SECTION 1.Article 15 (commencing with Section 25257.5) is added to Chapter 6.5 of Division 20 of the Health and Safety Code, to read:
15.Perfluoroalkyl and Polyfluoroalkyl Substances
25257.5.

“Food packaging” means a package or packaging component that is intended for food contact or for storing food or foodstuff that is for sale, and that is intended to market, protect, contain, or be used to handle that food or foodstuff.

25257.6.

(a)The department shall include in the 2018–20 Priority Product Work Plan, and subsequent work plans, as necessary, food packaging containing perfluoroalkyl or polyfluoroalkyl substances.

(b)(1)On or before January 1, 2019, the department shall identify food packaging containing perfluoroalkyl or polyfluoroalkyl substances as draft priority products and, on or before January 1, 2020, shall begin the adoption of regulations in accordance with Article 14 (commencing with Section 25251), for the identified food packaging, unless paragraph (2) applies.

(2)If, on or before January 1, 2019, the department makes a finding that sufficient data is not available to conduct and complete the priority product evaluation and regulatory process for food packaging containing perfluoroalkyl or polyfluoroalkyl substances, the department shall do all of the following:

(A)Maintain food packaging containing perfluoroalkyl or polyfluoroalkyl substances in the 2018–20 Priority Product Work Plan and subsequent work plans.

(B)Post the finding and the department’s justification for the finding on the department’s Internet Web site.

(C)Pursue the data necessary to conduct and complete the priority product evaluation and regulatory process for food packaging containing perfluoroalkyl or polyfluoroalkyl substances.

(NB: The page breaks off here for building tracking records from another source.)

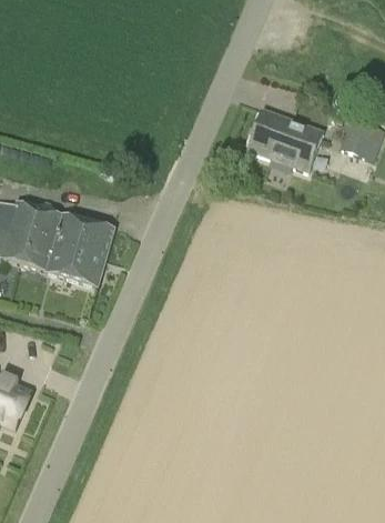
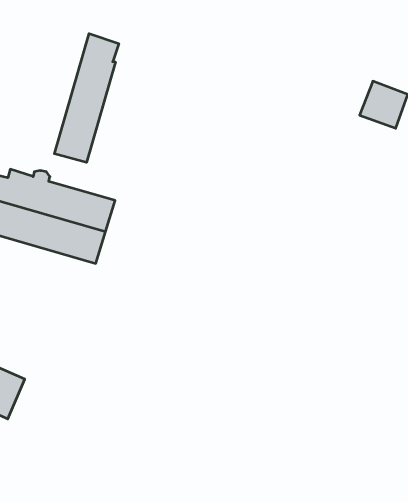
building: none -> [54,34,119,162]
building: [247,108,323,172] -> none

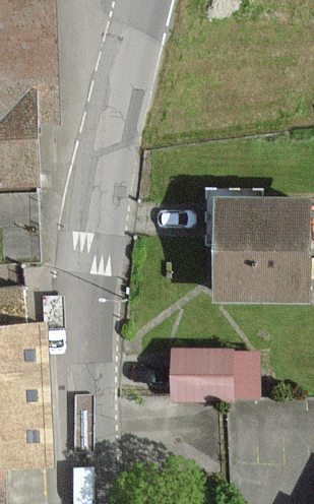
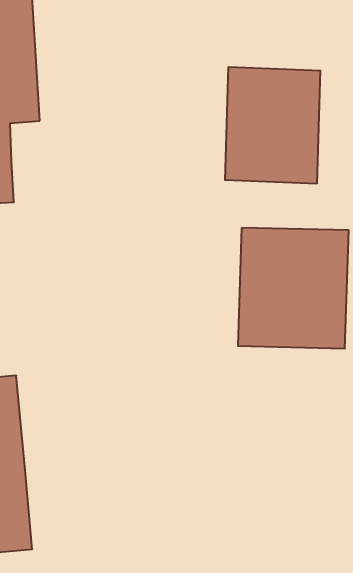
building: none -> [225,67,320,184]
building: [174,350,261,400] -> none

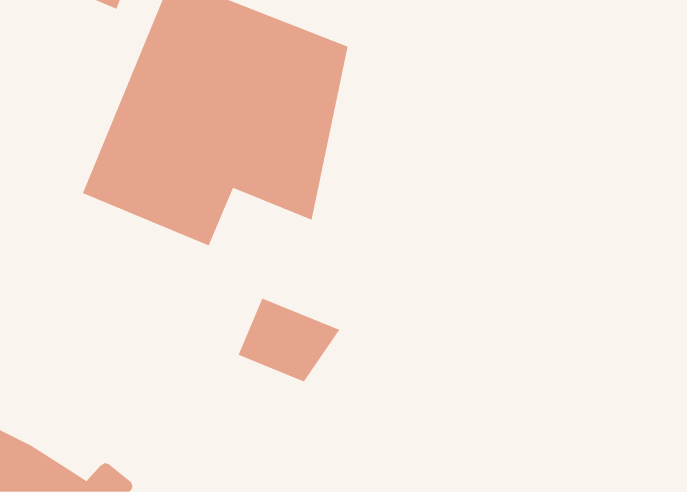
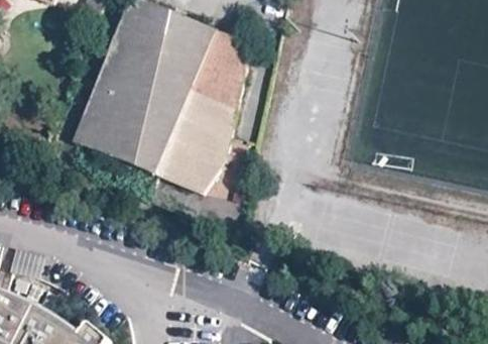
building: [238,298,341,383] -> [156,138,225,195]

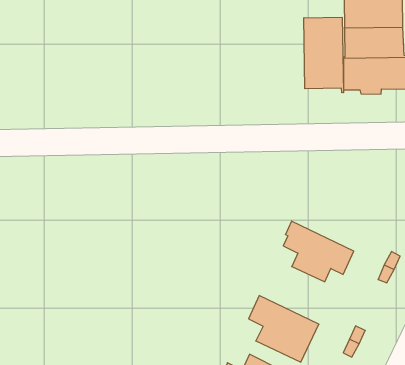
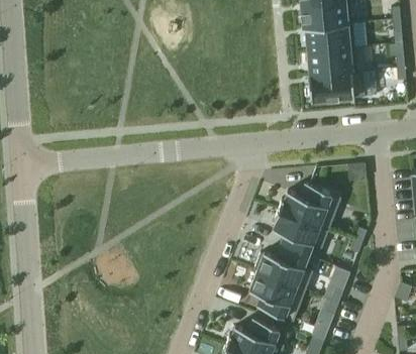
building: [304,17,344,93] -> none
building: none -> [277,182,340,228]
building: none -> [253,244,312,288]

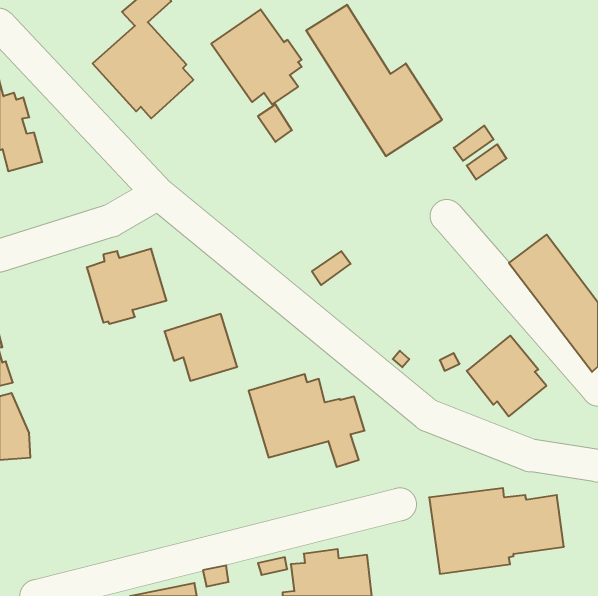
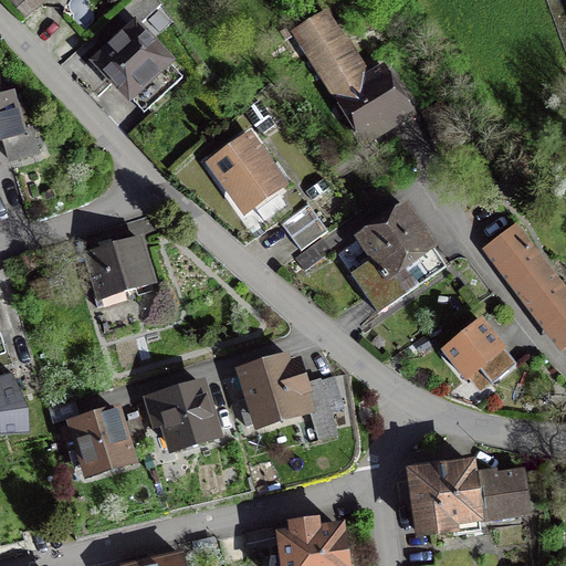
building: [211,9,302,104] -> [205,129,290,219]
building: none -> [349,199,447,312]
building: none -> [281,202,327,249]
building: [164,314,237,381] -> [148,382,217,446]
building: none -> [63,409,146,474]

(D)Complete the requirements specified in paragraph (1) within one year of collecting sufficient data to conduct and complete the priority product evaluation and regulatory process for food packaging containing perfluoroalkyl or polyfluoroalkyl substances.

(c)If the department determines that available data and information do not support the listing of food packaging containing perfluoroalkyl or polyfluoroalkyl substances as a priority product consistent with Article 3 (commencing with Section 69503) of Chapter 55 of Division 4.5 of Title 22 of the California Code of Regulations, or any successor regulations, the department shall issue a finding documenting that determination.